We will implement a simple algorithm in javascript to find the minimum characters to be removed to make two string anagram. Everything will be written in ES6.
Note: Here we will be using lowercase alphabets in the string.
Anagram: An anagram of a string is another string that contains same characters, only the order of characters can be different.
Example
Input: 'abc' 'cde' 'ghj' 'jhk' Output: // delete a and b from abc // delete d and e from cde 4 //delete g from ghj //delete k from jhk 2
Implementation
- We will keep track of the characters occurrences in both the string.
- If the a character is present in both the string then we will reduce its count from both the tracker else we will return the combined count of the both trackers.
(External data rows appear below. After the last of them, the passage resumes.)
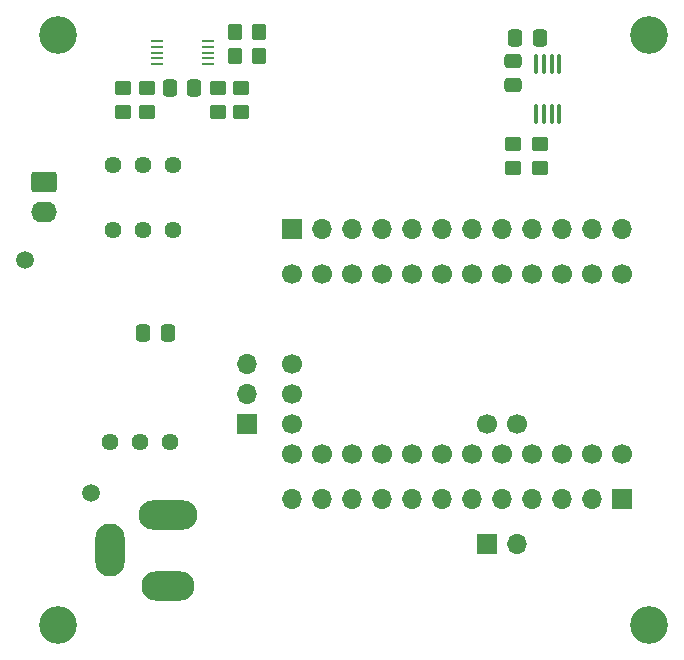
<source format=gbr>
%TF.GenerationSoftware,KiCad,Pcbnew,(7.0.0)*%
%TF.CreationDate,2023-02-20T00:43:47+01:00*%
%TF.ProjectId,led_testjig,6c65645f-7465-4737-946a-69672e6b6963,rev?*%
%TF.SameCoordinates,Original*%
%TF.FileFunction,Soldermask,Bot*%
%TF.FilePolarity,Negative*%
%FSLAX46Y46*%
G04 Gerber Fmt 4.6, Leading zero omitted, Abs format (unit mm)*
G04 Created by KiCad (PCBNEW (7.0.0)) date 2023-02-20 00:43:47*
%MOMM*%
%LPD*%
G01*
G04 APERTURE LIST*
G04 Aperture macros list*
%AMRoundRect*
0 Rectangle with rounded corners*
0 $1 Rounding radius*
0 $2 $3 $4 $5 $6 $7 $8 $9 X,Y pos of 4 corners*
0 Add a 4 corners polygon primitive as box body*
4,1,4,$2,$3,$4,$5,$6,$7,$8,$9,$2,$3,0*
0 Add four circle primitives for the rounded corners*
1,1,$1+$1,$2,$3*
1,1,$1+$1,$4,$5*
1,1,$1+$1,$6,$7*
1,1,$1+$1,$8,$9*
0 Add four rect primitives between the rounded corners*
20,1,$1+$1,$2,$3,$4,$5,0*
20,1,$1+$1,$4,$5,$6,$7,0*
20,1,$1+$1,$6,$7,$8,$9,0*
20,1,$1+$1,$8,$9,$2,$3,0*%
G04 Aperture macros list end*
%ADD10RoundRect,0.250000X-0.845000X0.620000X-0.845000X-0.620000X0.845000X-0.620000X0.845000X0.620000X0*%
%ADD11O,2.190000X1.740000*%
%ADD12C,1.700000*%
%ADD13R,1.700000X1.700000*%
%ADD14O,1.700000X1.700000*%
%ADD15C,3.200000*%
%ADD16C,1.500000*%
%ADD17C,1.440000*%
%ADD18RoundRect,0.250000X0.350000X0.450000X-0.350000X0.450000X-0.350000X-0.450000X0.350000X-0.450000X0*%
%ADD19RoundRect,0.100000X-0.100000X0.712500X-0.100000X-0.712500X0.100000X-0.712500X0.100000X0.712500X0*%
%ADD20RoundRect,0.250000X-0.337500X-0.475000X0.337500X-0.475000X0.337500X0.475000X-0.337500X0.475000X0*%
%ADD21RoundRect,0.250000X0.337500X0.475000X-0.337500X0.475000X-0.337500X-0.475000X0.337500X-0.475000X0*%
%ADD22RoundRect,0.250000X-0.450000X0.350000X-0.450000X-0.350000X0.450000X-0.350000X0.450000X0.350000X0*%
%ADD23R,1.100000X0.250000*%
%ADD24RoundRect,0.250000X0.475000X-0.337500X0.475000X0.337500X-0.475000X0.337500X-0.475000X-0.337500X0*%
%ADD25RoundRect,1.250000X1.250000X0.000000X-1.250000X0.000000X-1.250000X0.000000X1.250000X0.000000X0*%
%ADD26RoundRect,1.250000X1.000000X0.000000X-1.000000X0.000000X-1.000000X0.000000X1.000000X0.000000X0*%
%ADD27RoundRect,1.250000X0.000000X-1.000000X0.000000X1.000000X0.000000X1.000000X0.000000X-1.000000X0*%
G04 APERTURE END LIST*
D10*
%TO.C,J103*%
X123800000Y-87460000D03*
D11*
X123799999Y-89999999D03*
%TD*%
D12*
%TO.C,A501*%
X172720000Y-95250000D03*
X170180000Y-95250000D03*
X167640000Y-95250000D03*
X165100000Y-95250000D03*
X162560000Y-95250000D03*
X160020000Y-95250000D03*
X157480000Y-95250000D03*
X154940000Y-95250000D03*
X152400000Y-95250000D03*
X149860000Y-95250000D03*
X147320000Y-95250000D03*
X144780000Y-95250000D03*
X144780000Y-102870000D03*
X144780000Y-105410000D03*
X144780000Y-107950000D03*
X144780000Y-110490000D03*
X147320000Y-110490000D03*
X149860000Y-110490000D03*
X152400000Y-110490000D03*
X154940000Y-110490000D03*
X157480000Y-110490000D03*
X160020000Y-110490000D03*
X162560000Y-110490000D03*
X165100000Y-110490000D03*
X167640000Y-110490000D03*
X170180000Y-110490000D03*
X172720000Y-110490000D03*
X161290000Y-107950000D03*
X163830000Y-107950000D03*
%TD*%
D13*
%TO.C,J504*%
X140969999Y-107949999D03*
D14*
X140969999Y-105409999D03*
X140969999Y-102869999D03*
%TD*%
D13*
%TO.C,J501*%
X144779999Y-91439999D03*
D14*
X147319999Y-91439999D03*
X149859999Y-91439999D03*
X152399999Y-91439999D03*
X154939999Y-91439999D03*
X157479999Y-91439999D03*
X160019999Y-91439999D03*
X162559999Y-91439999D03*
X165099999Y-91439999D03*
X167639999Y-91439999D03*
X170179999Y-91439999D03*
X172719999Y-91439999D03*
%TD*%
D15*
%TO.C,H101*%
X175000000Y-125000000D03*
%TD*%
D13*
%TO.C,J503*%
X161289999Y-118109999D03*
D14*
X163829999Y-118109999D03*
%TD*%
D15*
%TO.C,H104*%
X125000000Y-125000000D03*
%TD*%
%TO.C,H102*%
X175000000Y-75000000D03*
%TD*%
%TO.C,H103*%
X125000000Y-75000000D03*
%TD*%
D13*
%TO.C,J502*%
X172719999Y-114299999D03*
D14*
X170179999Y-114299999D03*
X167639999Y-114299999D03*
X165099999Y-114299999D03*
X162559999Y-114299999D03*
X160019999Y-114299999D03*
X157479999Y-114299999D03*
X154939999Y-114299999D03*
X152399999Y-114299999D03*
X149859999Y-114299999D03*
X147319999Y-114299999D03*
X144779999Y-114299999D03*
%TD*%
D16*
%TO.C,TP201*%
X122200000Y-94100000D03*
%TD*%
D17*
%TO.C,RV201*%
X134750000Y-91500000D03*
X132210000Y-91500000D03*
X129670000Y-91500000D03*
%TD*%
D18*
%TO.C,R211*%
X142000000Y-76750000D03*
X140000000Y-76750000D03*
%TD*%
%TO.C,R210*%
X142000000Y-74750000D03*
X140000000Y-74750000D03*
%TD*%
D17*
%TO.C,RV202*%
X134750000Y-86000000D03*
X132210000Y-86000000D03*
X129670000Y-86000000D03*
%TD*%
D19*
%TO.C,U302*%
X165485000Y-77492500D03*
X166135000Y-77492500D03*
X166785000Y-77492500D03*
X167435000Y-77492500D03*
X167435000Y-81717500D03*
X166785000Y-81717500D03*
X166135000Y-81717500D03*
X165485000Y-81717500D03*
%TD*%
D20*
%TO.C,C205*%
X134462500Y-79500000D03*
X136537500Y-79500000D03*
%TD*%
D21*
%TO.C,C301*%
X165787500Y-75250000D03*
X163712500Y-75250000D03*
%TD*%
D22*
%TO.C,R304*%
X165750000Y-86249999D03*
X165750000Y-84249999D03*
%TD*%
D23*
%TO.C,U202*%
X133349999Y-77499999D03*
X133349999Y-76999999D03*
X133349999Y-76499999D03*
X133349999Y-75999999D03*
X133349999Y-75499999D03*
X137649999Y-75499999D03*
X137649999Y-75999999D03*
X137649999Y-76499999D03*
X137649999Y-76999999D03*
X137649999Y-77499999D03*
%TD*%
D22*
%TO.C,R213*%
X138500000Y-79500000D03*
X138500000Y-81500000D03*
%TD*%
%TO.C,R214*%
X140500000Y-79500000D03*
X140500000Y-81500000D03*
%TD*%
%TO.C,R215*%
X130500000Y-79500000D03*
X130500000Y-81500000D03*
%TD*%
D24*
%TO.C,C303*%
X163500000Y-79287500D03*
X163500000Y-77212500D03*
%TD*%
D16*
%TO.C,TP401*%
X127750000Y-113750000D03*
%TD*%
D17*
%TO.C,RV203*%
X134500000Y-109500000D03*
X131960000Y-109500000D03*
X129420000Y-109500000D03*
%TD*%
D22*
%TO.C,R303*%
X163500000Y-86250000D03*
X163500000Y-84250000D03*
%TD*%
D20*
%TO.C,C202*%
X132212500Y-100250000D03*
X134287500Y-100250000D03*
%TD*%
D22*
%TO.C,R212*%
X132500000Y-79500000D03*
X132500000Y-81500000D03*
%TD*%
D25*
%TO.C,J102*%
X134302000Y-115650000D03*
D26*
X134302000Y-121650000D03*
D27*
X129402000Y-118600000D03*
%TD*%
M02*

</source>
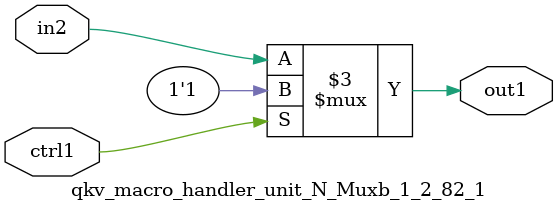
<source format=v>

`timescale 1ps / 1ps


module qkv_macro_handler_unit_N_Muxb_1_2_82_1( in2, ctrl1, out1 );

    input in2;
    input ctrl1;
    output out1;
    reg out1;

    
    // rtl_process:qkv_macro_handler_unit_N_Muxb_1_2_82_1/qkv_macro_handler_unit_N_Muxb_1_2_82_1_thread_1
    always @*
      begin : qkv_macro_handler_unit_N_Muxb_1_2_82_1_thread_1
        case (ctrl1) 
          1'b1: 
            begin
              out1 = 1'b1;
            end
          default: 
            begin
              out1 = in2;
            end
        endcase
      end

endmodule


</source>
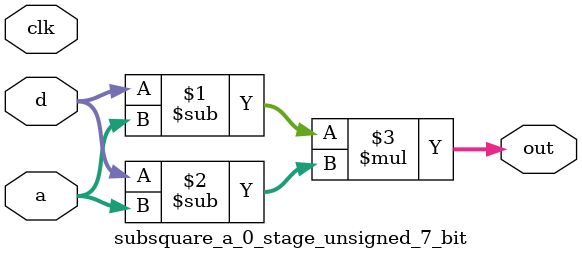
<source format=sv>
(* use_dsp = "yes" *) module subsquare_a_0_stage_unsigned_7_bit(
	input  [6:0] a,
	input  [6:0] d,
	output [6:0] out,
	input clk);

	assign out = (d - a) * (d - a);
endmodule

</source>
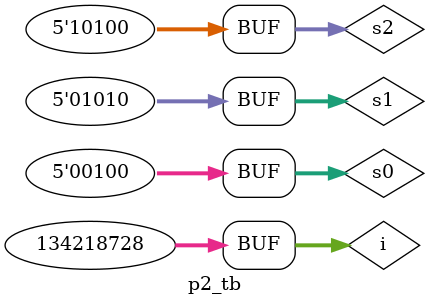
<source format=v>
module p2_tb;
wire [2:0]class3;
wire [4:0]cs;
wire [4:0]os0;
wire [4:0]os1;
wire [4:0]os2;
wire [15:0]ml;
wire [15:0]aluout;
reg [31:0]i;
reg [4:0]s0;
reg [4:0]s1;
reg [4:0]s2;
p2 my_gate(i,s0,s1,s2,class3,cs,os0,os1,os2,ml,aluout);
initial
begin
$monitor("i:%b class:%b CS:%b s0:%d s1:%d s2:%d ML:%d Aluout:%d",i,class3,cs,os0,os1,os2,ml,aluout); 
i = 32'b00000010001100101000000000100000;
s0 = 5'b00100;
s1 = 5'b01010;
s2 = 5'b10100;
#5
i = 32'b10001110001100000000000000100000;
s0 = 5'b00100;
s1 = 5'b01010;
s2 = 5'b10100;
#5
i = 32'b10101110001100000000000000100000;
s0 = 5'b00100;
s1 = 5'b01010;
s2 = 5'b10100;
#5
i = 32'b00010010000100010000000011001000;
s0 = 5'b00100;
s1 = 5'b01010;
s2 = 5'b10100;
#5
i = 32'b00001000000000000000001111101000;
s0 = 5'b00100;
s1 = 5'b01010;
s2 = 5'b10100;
end
endmodule


</source>
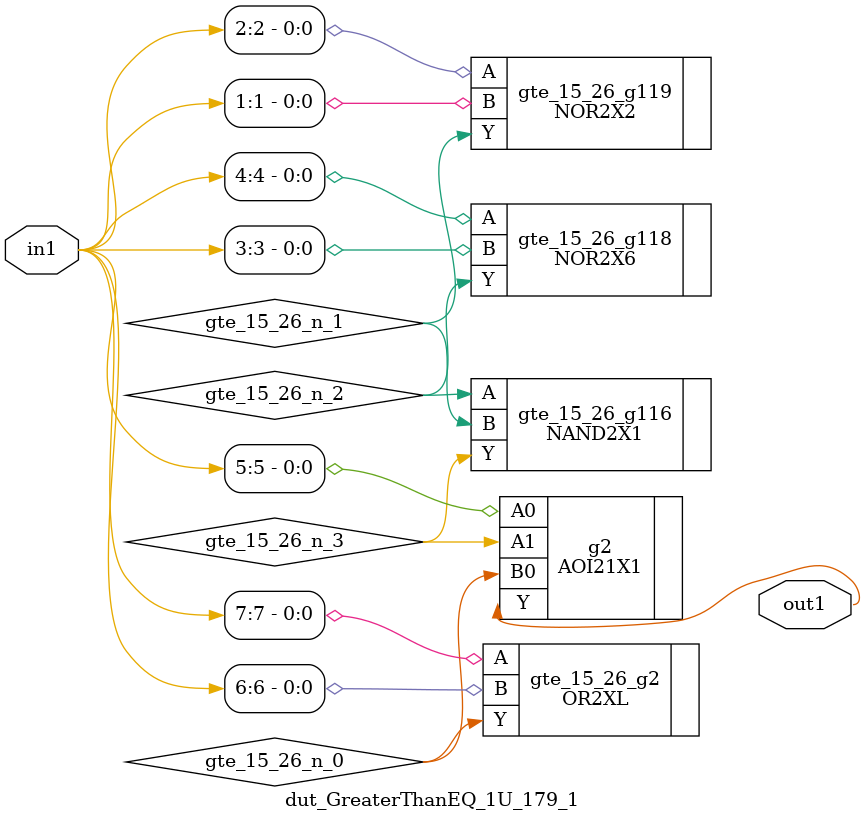
<source format=v>
`timescale 1ps / 1ps


module dut_GreaterThanEQ_1U_179_1(in1, out1);
  input [7:0] in1;
  output out1;
  wire [7:0] in1;
  wire out1;
  wire gte_15_26_n_0, gte_15_26_n_1, gte_15_26_n_2, gte_15_26_n_3;
  NAND2X1 gte_15_26_g116(.A (gte_15_26_n_2), .B (gte_15_26_n_1), .Y
       (gte_15_26_n_3));
  NOR2X6 gte_15_26_g118(.A (in1[4]), .B (in1[3]), .Y (gte_15_26_n_2));
  NOR2X2 gte_15_26_g119(.A (in1[2]), .B (in1[1]), .Y (gte_15_26_n_1));
  OR2XL gte_15_26_g2(.A (in1[7]), .B (in1[6]), .Y (gte_15_26_n_0));
  AOI21X1 g2(.A0 (in1[5]), .A1 (gte_15_26_n_3), .B0 (gte_15_26_n_0), .Y
       (out1));
endmodule



</source>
let makeAnagram = (a, b) => {
//keep track of the characters count
let countA = 0;
let countB = 0;
//Create an array of all the alphabets to monitor the occurrences
let arr = new Array(26);
arr.fill(0, 0, 26);
//count the characters in the first string
for (let i = 0; i < a.length; i++){
arr[a[i].charCodeAt() - 'a'.charCodeAt()]++;
countA++;
}
//count the characters in the second string
for (let i = 0; i < b.length; i++){
//if character is present in both the string then reduce it counts
if (arr[b[i].charCodeAt() - 'a'.charCodeAt()]) {
arr[b[i].charCodeAt() - 'a'.charCodeAt()]--;
countA--;
} else {
countB++;
}
}
//return the combined count of the characters
return countA + countB;
}
Input:
console.log(makeAnagram('abc', 'cde'));
console.log(makeAnagram('ghj', 'jhk'));
Output:
4
2
The charCodeAt() function returns the ASCII value of the character. ASCII value of a is 97 and ASCII value of b is 98 so 98 - 97 = 1. Then array at index 1 will be incremented or decremented.
Time complexity: O(m + n).
Space complexity: O(1).
Time and space complexity
- We are iterating through both given strings and their lengths can vary, so Time complexity is (m + n) where m is the length of first string and n is the length of the second string.
- We are using an array of 26 lengths and it will not grow no matter what is the length of the strings i.e we are using constant space, so Space complexity is O(1).